### DOCUMENT PASSAGE

# Boneless lamb roast with Qview



## rbranstner (Jan 31, 2010)

Well I got around to making a lamb roast that I have had in the freezer since last summer. I cooked it at around 225 for for 3 hours and I pulled it when the internal temp reached 143. It was nice a pink but not too rare. I seasoned lamb with salt, pepper, garlic & onion powder, rosemary and a herb blend that my wife fell in love with over in France called Herb De Provence. It is normally pretty expensive stuff but she found it at TJ Max for $5. 

The lamb had the bone removed so it was kind of a crazy looking piece of meat.




All tied up and ready to sit in the fridge for a while.


Just off the UDS resting in foil for a while.




Sliced picture. Nice and pink and very juicy.


Served with with some corn and fried taters with onions


Thanks for look at my smoke.


----------



## meat hunter (Jan 31, 2010)

Man that looks mouthwatering. Fantastic!!!
I think that is deserving of some points there. Nice pictures as well. One of the better cuts of meat I've seen in some time
	

	
	
		
		



		
			






.


----------



## uncle_lar (Jan 31, 2010)

very nice indeed, Lamb roast is one of my favorite smokes


----------



## rbranstner (Jan 31, 2010)

Whats kind of funny is I was talking to some of my buddies yesterday and I told them I was making lamb and two or three of them said gross I can't stand lamb. I don't understand why some people don't like lamb. I guess its like anything if you don't have it cooked right you can have a bad experience.


----------



## beer-b-q (Jan 31, 2010)

######
### EXCERPTED RECORDS

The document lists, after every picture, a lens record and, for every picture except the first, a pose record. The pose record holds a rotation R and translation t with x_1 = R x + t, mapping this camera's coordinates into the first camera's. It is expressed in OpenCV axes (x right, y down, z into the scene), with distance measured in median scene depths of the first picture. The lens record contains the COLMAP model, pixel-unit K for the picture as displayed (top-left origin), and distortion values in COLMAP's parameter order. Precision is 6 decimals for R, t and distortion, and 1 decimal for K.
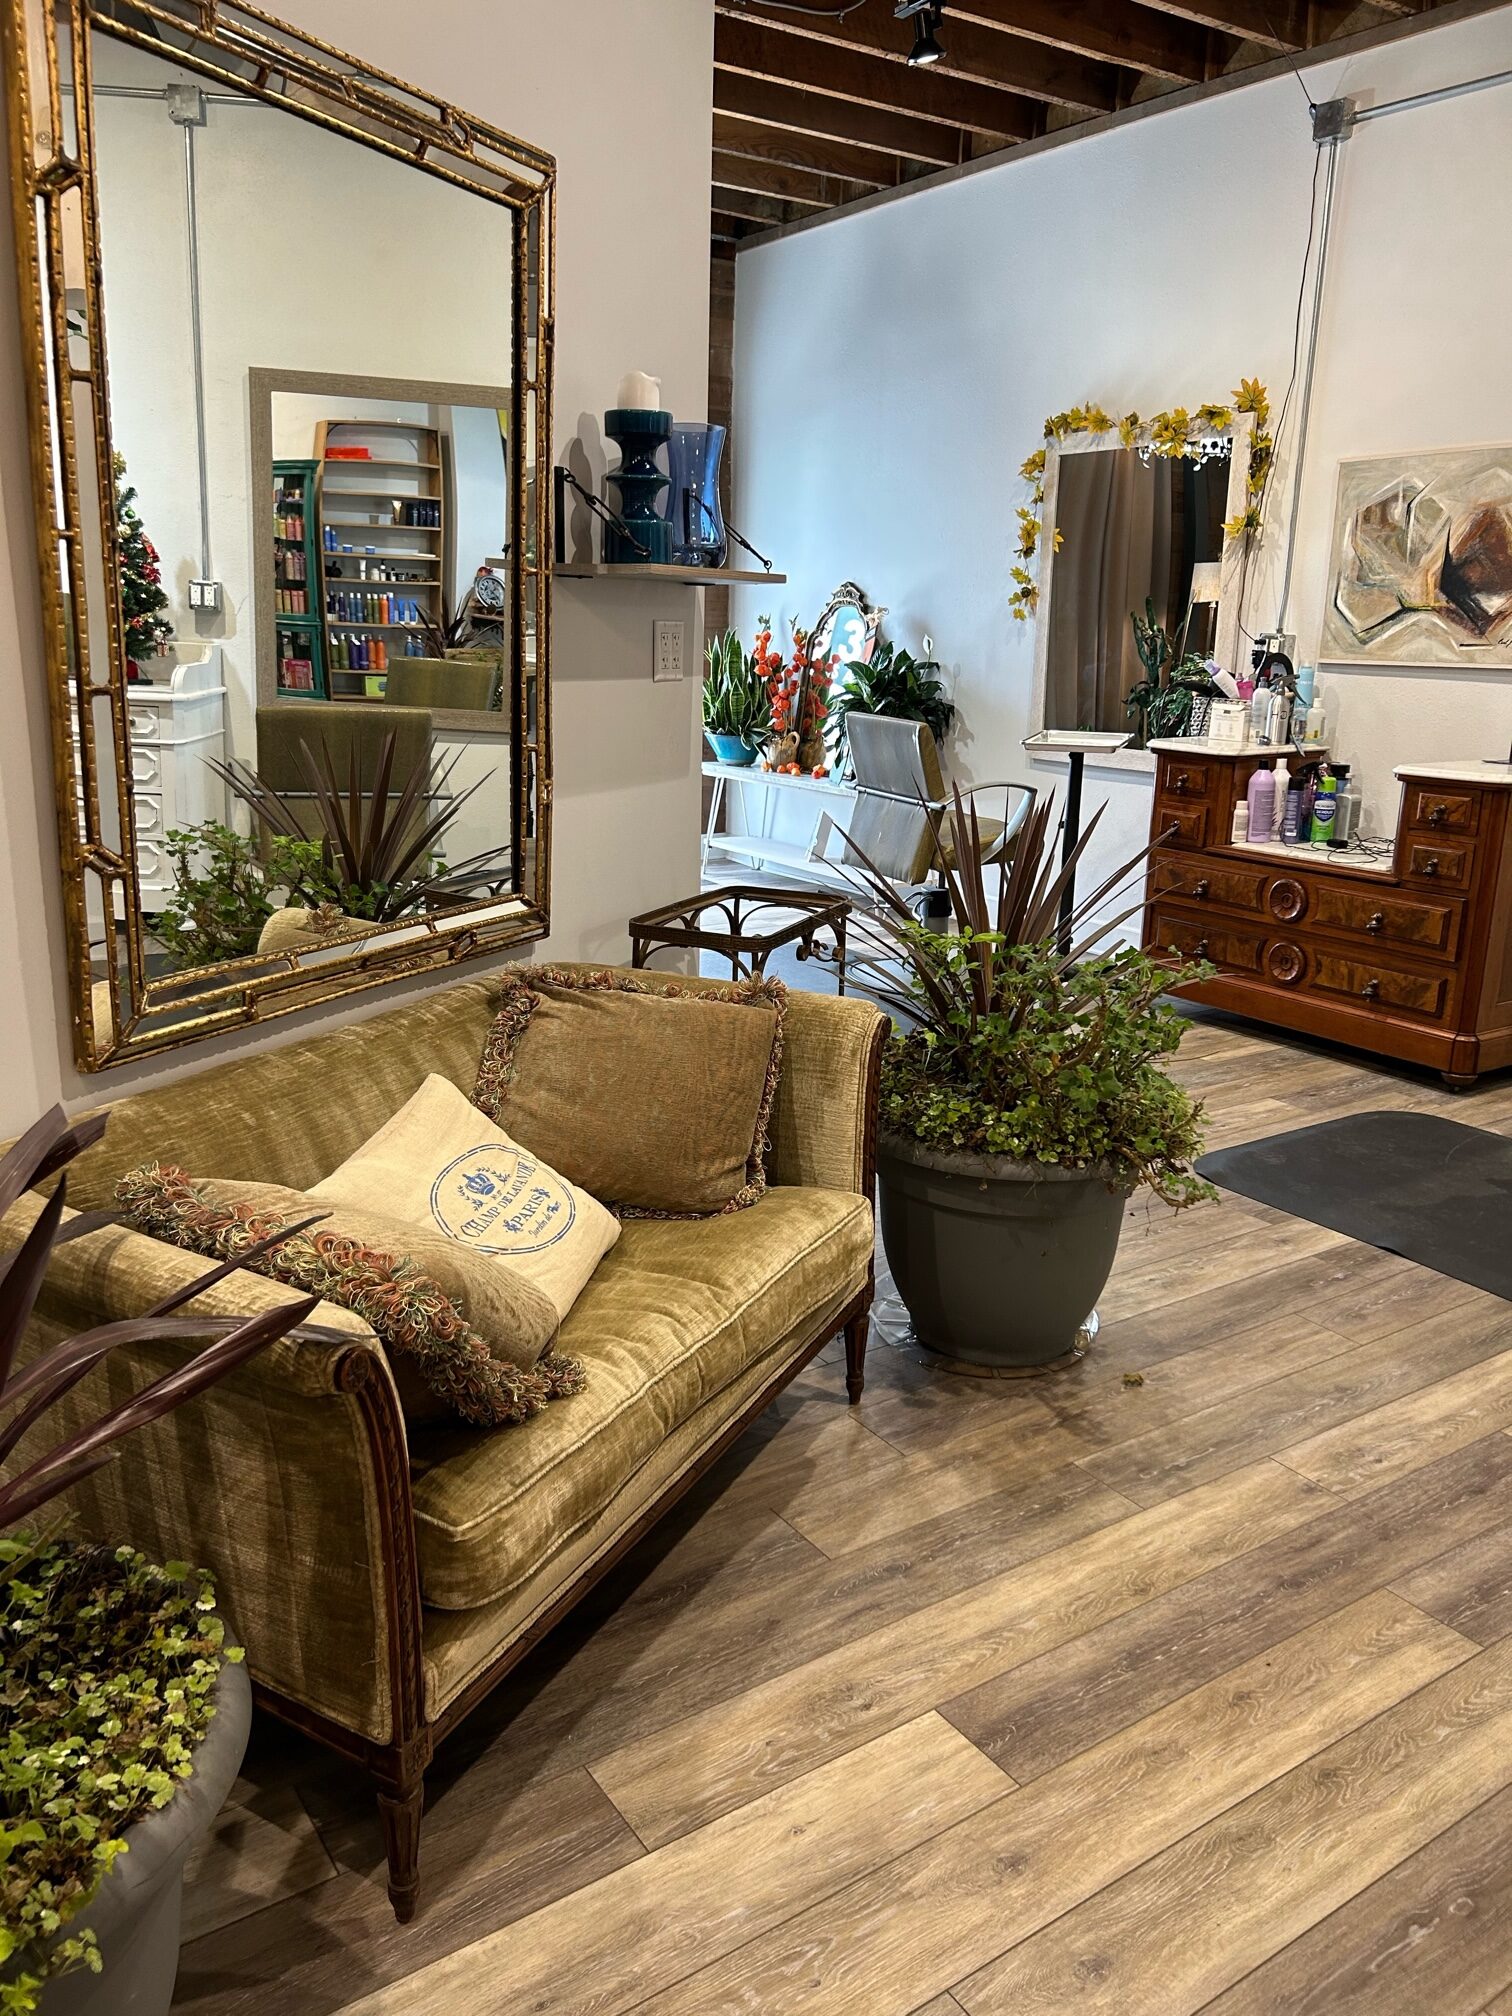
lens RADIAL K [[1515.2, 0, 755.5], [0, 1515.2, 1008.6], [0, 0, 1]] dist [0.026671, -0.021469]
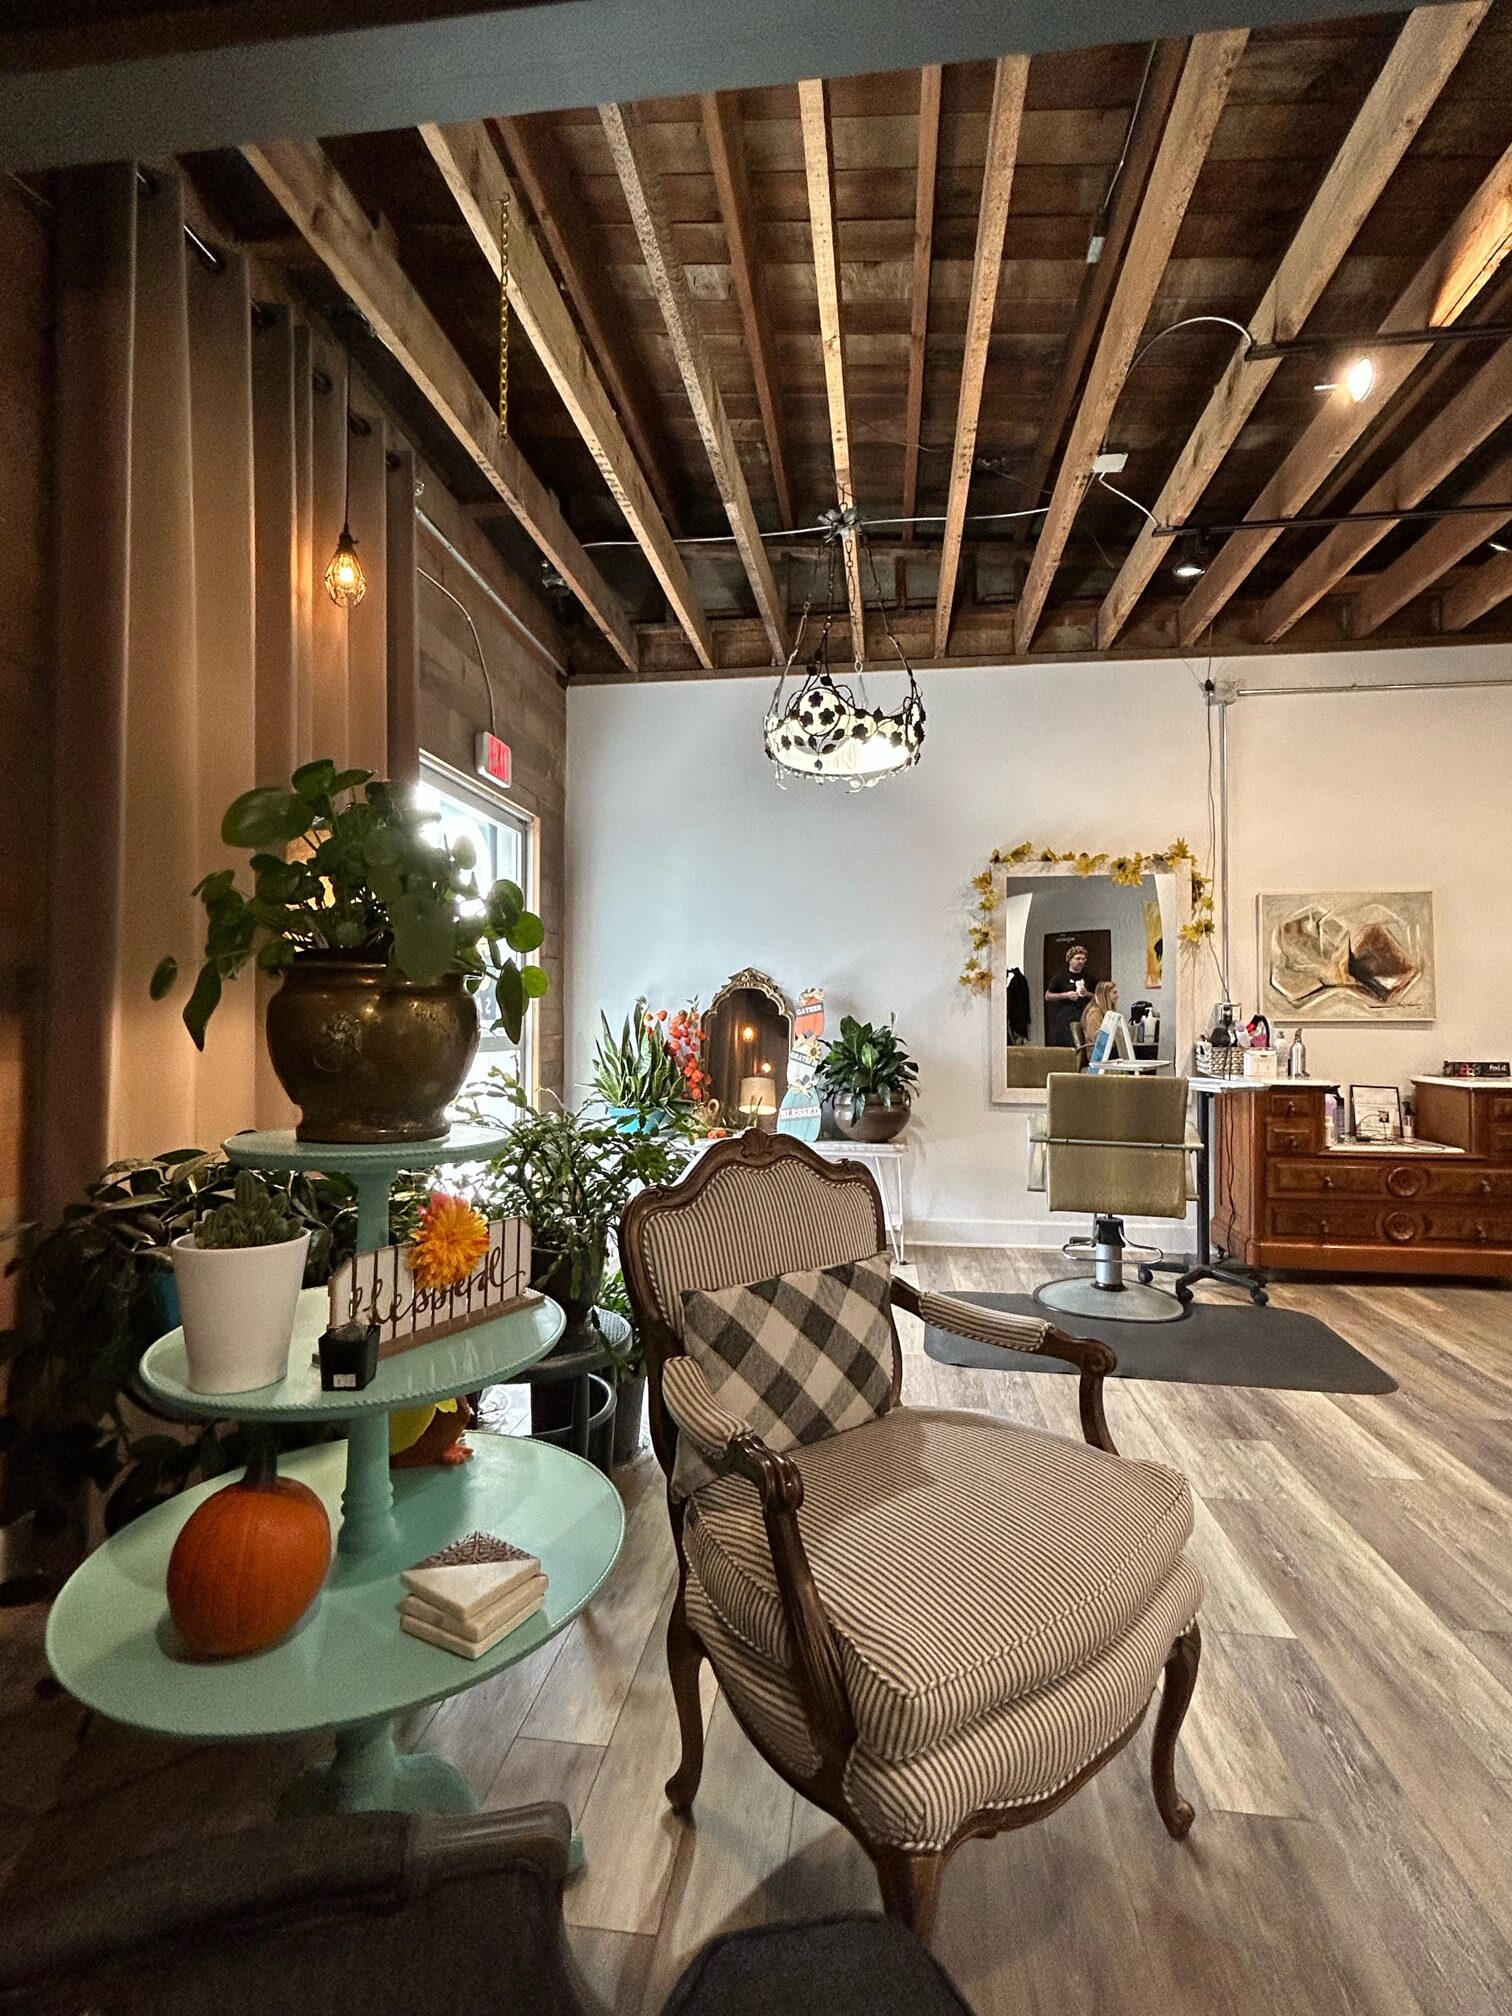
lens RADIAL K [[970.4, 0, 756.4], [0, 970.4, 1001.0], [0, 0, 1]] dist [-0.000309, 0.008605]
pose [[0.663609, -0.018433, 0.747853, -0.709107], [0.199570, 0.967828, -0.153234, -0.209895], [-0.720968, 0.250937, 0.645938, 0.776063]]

######
### EXCERPTED RECORDS

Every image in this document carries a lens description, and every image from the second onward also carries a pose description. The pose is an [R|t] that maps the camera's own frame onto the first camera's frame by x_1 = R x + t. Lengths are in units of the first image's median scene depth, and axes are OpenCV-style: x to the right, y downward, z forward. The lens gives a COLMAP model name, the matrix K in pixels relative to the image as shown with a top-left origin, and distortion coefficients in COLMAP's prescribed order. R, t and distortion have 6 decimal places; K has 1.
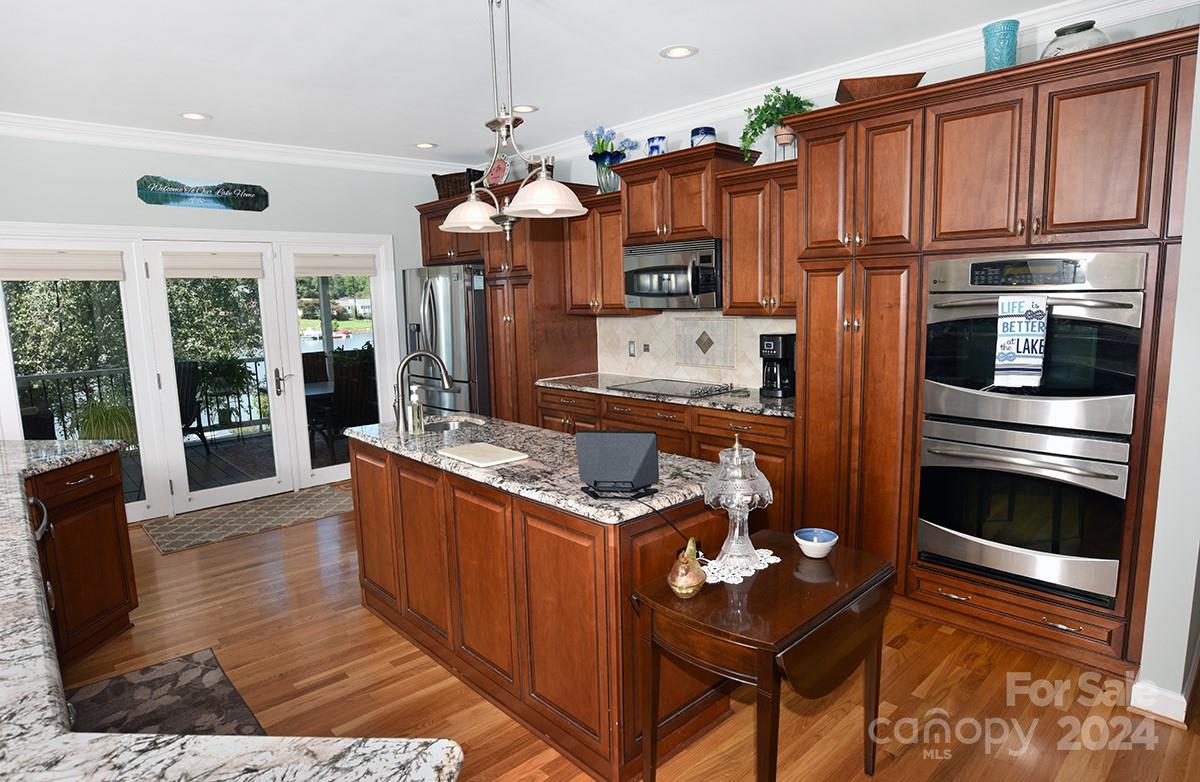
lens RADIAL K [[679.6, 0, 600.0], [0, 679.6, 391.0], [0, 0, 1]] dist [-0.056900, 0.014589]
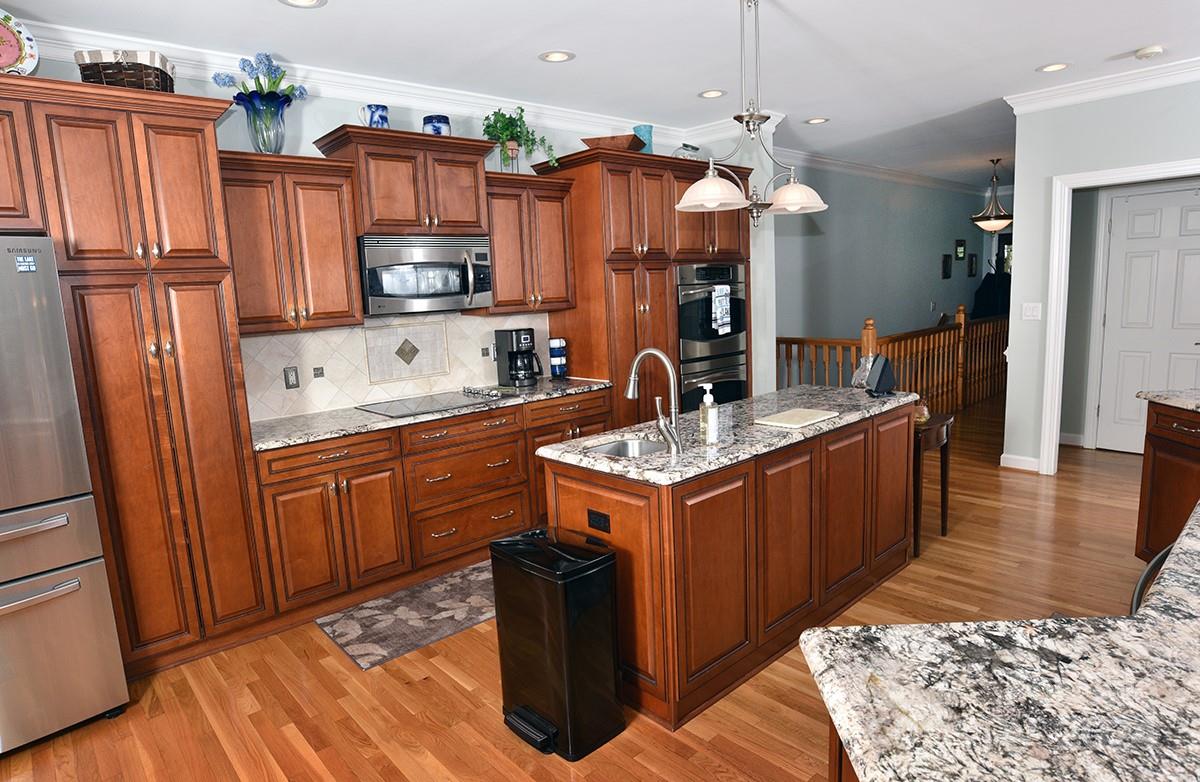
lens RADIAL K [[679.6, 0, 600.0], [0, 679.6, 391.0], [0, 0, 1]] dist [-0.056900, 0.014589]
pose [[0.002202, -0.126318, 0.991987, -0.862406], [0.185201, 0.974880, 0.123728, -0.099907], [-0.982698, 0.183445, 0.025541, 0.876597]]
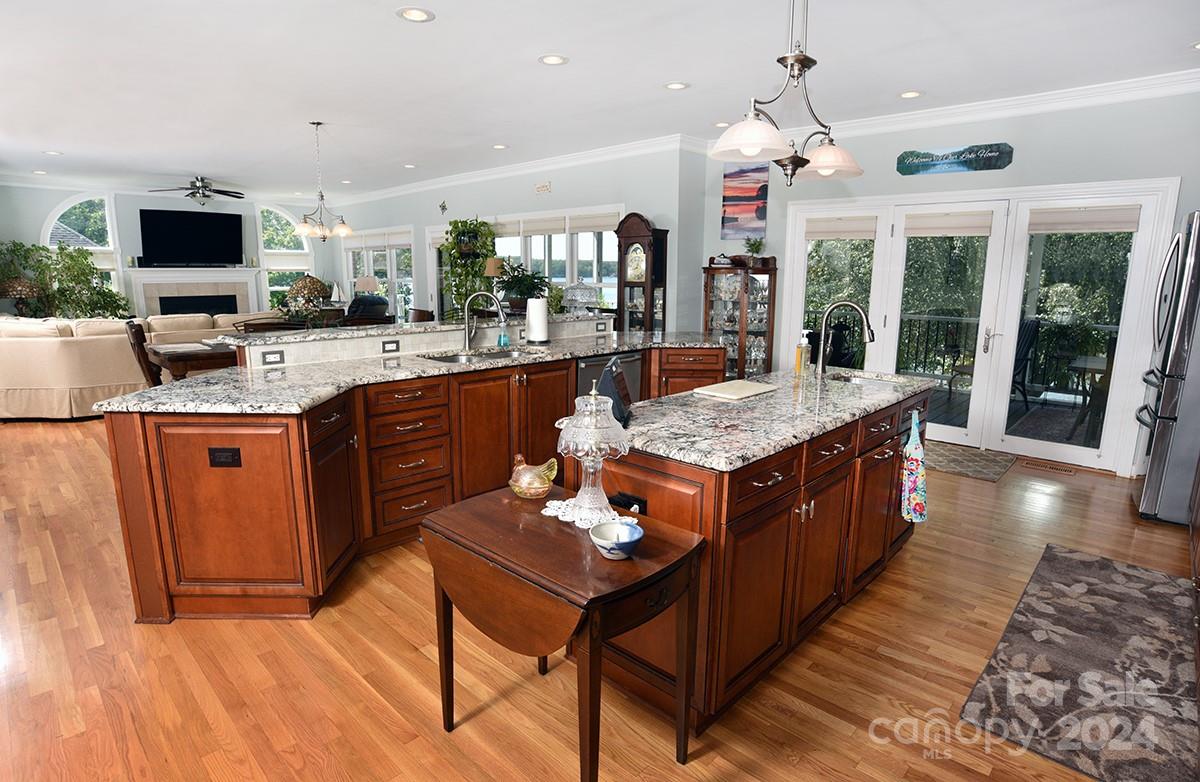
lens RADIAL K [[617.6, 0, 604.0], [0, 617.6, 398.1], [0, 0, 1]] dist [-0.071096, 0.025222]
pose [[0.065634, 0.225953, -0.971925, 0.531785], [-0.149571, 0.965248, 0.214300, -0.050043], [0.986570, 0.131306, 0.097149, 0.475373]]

######

Continue the forum thread on the smoked boneless lamb roast from where it stops. The items are separate material and are not part of the lamb roast thread.

It looks Great...


----------



## acemakr (Jan 31, 2010)

Two thumbs up!


----------



## werdwolf (Jan 31, 2010)

That looks perfect


----------



## chefrob (Jan 31, 2010)

looks great!!!


----------



## mballi3011 (Jan 31, 2010)

Well you wouldn't hear any of that sort of stuf from this household and that for sure. We love our lamb here and you have really done a great job on yours too.
	

	
	
		
		



		
		
	


	





For smoking a great hunk of meat and doing it so well.


----------



## meateater (Jan 31, 2010)

Nice looking lamb, thats one of my favorites.


----------



## ronp (Jan 31, 2010)

Perfect!!


----------



## rbranstner (Feb 1, 2010)

My father-in-law was out of town and was soooo jealous that my mother-in-law got to eat smoked Lamb. He loves lamb and even loves it better when it is cooked to Med. I guess I will just have to make another one.


----------



## rdknb (Feb 1, 2010)

WOW that looks great


----------



## treegje (Feb 1, 2010)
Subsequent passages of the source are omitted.